Saved entries
==============================

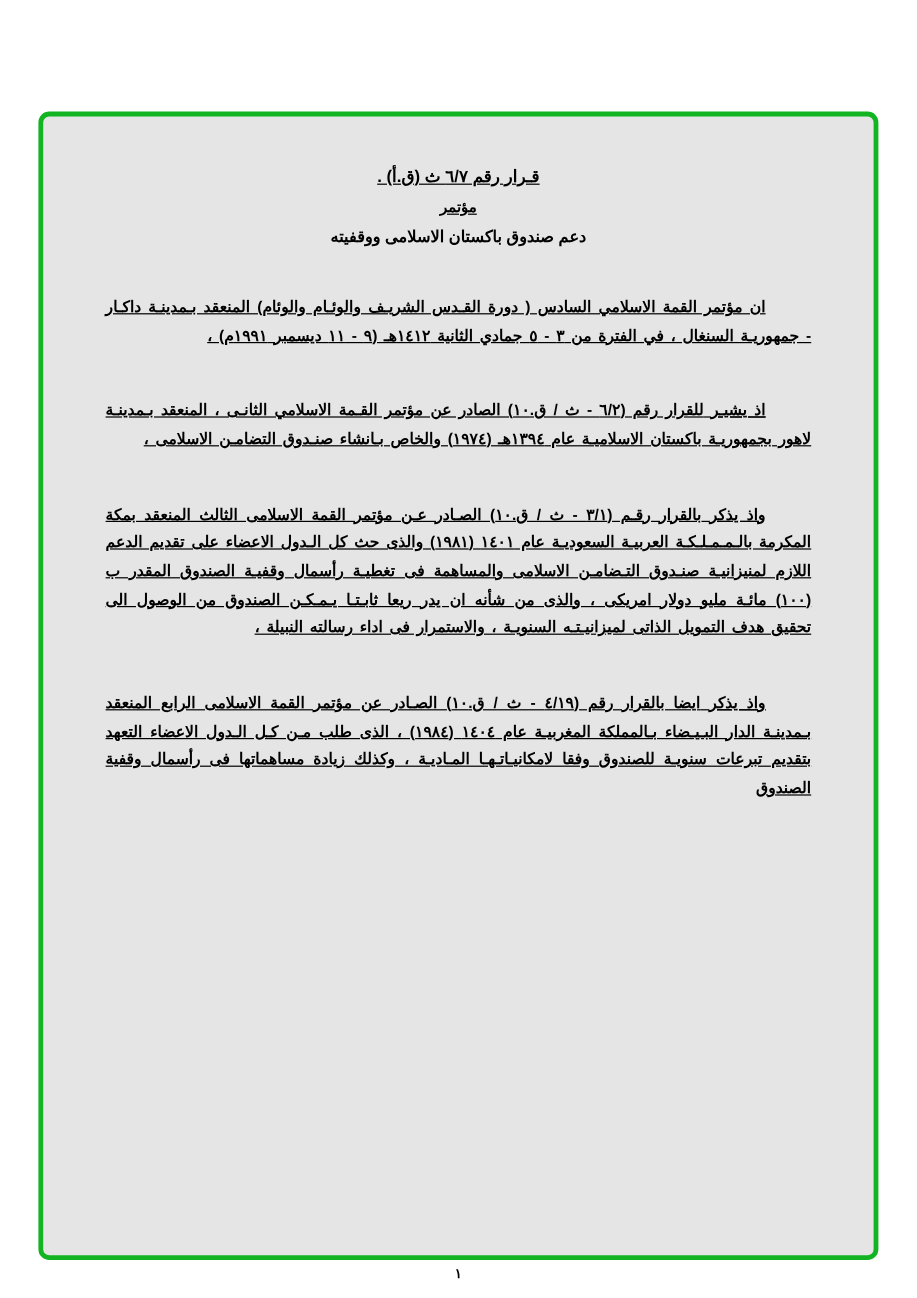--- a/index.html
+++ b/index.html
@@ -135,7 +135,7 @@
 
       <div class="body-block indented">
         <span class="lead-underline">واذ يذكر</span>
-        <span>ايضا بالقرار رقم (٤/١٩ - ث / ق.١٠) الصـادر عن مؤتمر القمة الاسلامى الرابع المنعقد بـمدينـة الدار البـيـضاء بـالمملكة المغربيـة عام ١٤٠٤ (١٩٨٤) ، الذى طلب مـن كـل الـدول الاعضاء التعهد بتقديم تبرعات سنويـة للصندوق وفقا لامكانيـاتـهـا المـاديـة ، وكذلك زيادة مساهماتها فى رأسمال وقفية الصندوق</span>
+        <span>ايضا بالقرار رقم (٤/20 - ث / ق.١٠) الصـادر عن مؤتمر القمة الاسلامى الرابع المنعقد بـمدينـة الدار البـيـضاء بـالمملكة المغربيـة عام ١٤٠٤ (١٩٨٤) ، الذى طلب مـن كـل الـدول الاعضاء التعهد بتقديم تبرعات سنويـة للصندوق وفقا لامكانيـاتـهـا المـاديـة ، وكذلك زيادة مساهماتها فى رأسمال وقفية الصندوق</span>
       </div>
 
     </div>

==============================

What to work on — Without any picture, return exactly the lines of the records above from the first through the line that contains "بالقرار رقم (٤/١٩".

Exercise result —
--- a/index.html
+++ b/index.html
@@ -135,7 +135,7 @@
 
       <div class="body-block indented">
         <span class="lead-underline">واذ يذكر</span>
-        <span>ايضا بالقرار رقم (٤/١٩ - ث / ق.١٠) الصـادر عن مؤتمر القمة الاسلامى الرابع المنعقد بـمدينـة الدار البـيـضاء بـالمملكة المغربيـة عام ١٤٠٤ (١٩٨٤) ، الذى طلب مـن كـل الـدول الاعضاء التعهد بتقديم تبرعات سنويـة للصندوق وفقا لامكانيـاتـهـا المـاديـة ، وكذلك زيادة مساهماتها فى رأسمال وقفية الصندوق</span>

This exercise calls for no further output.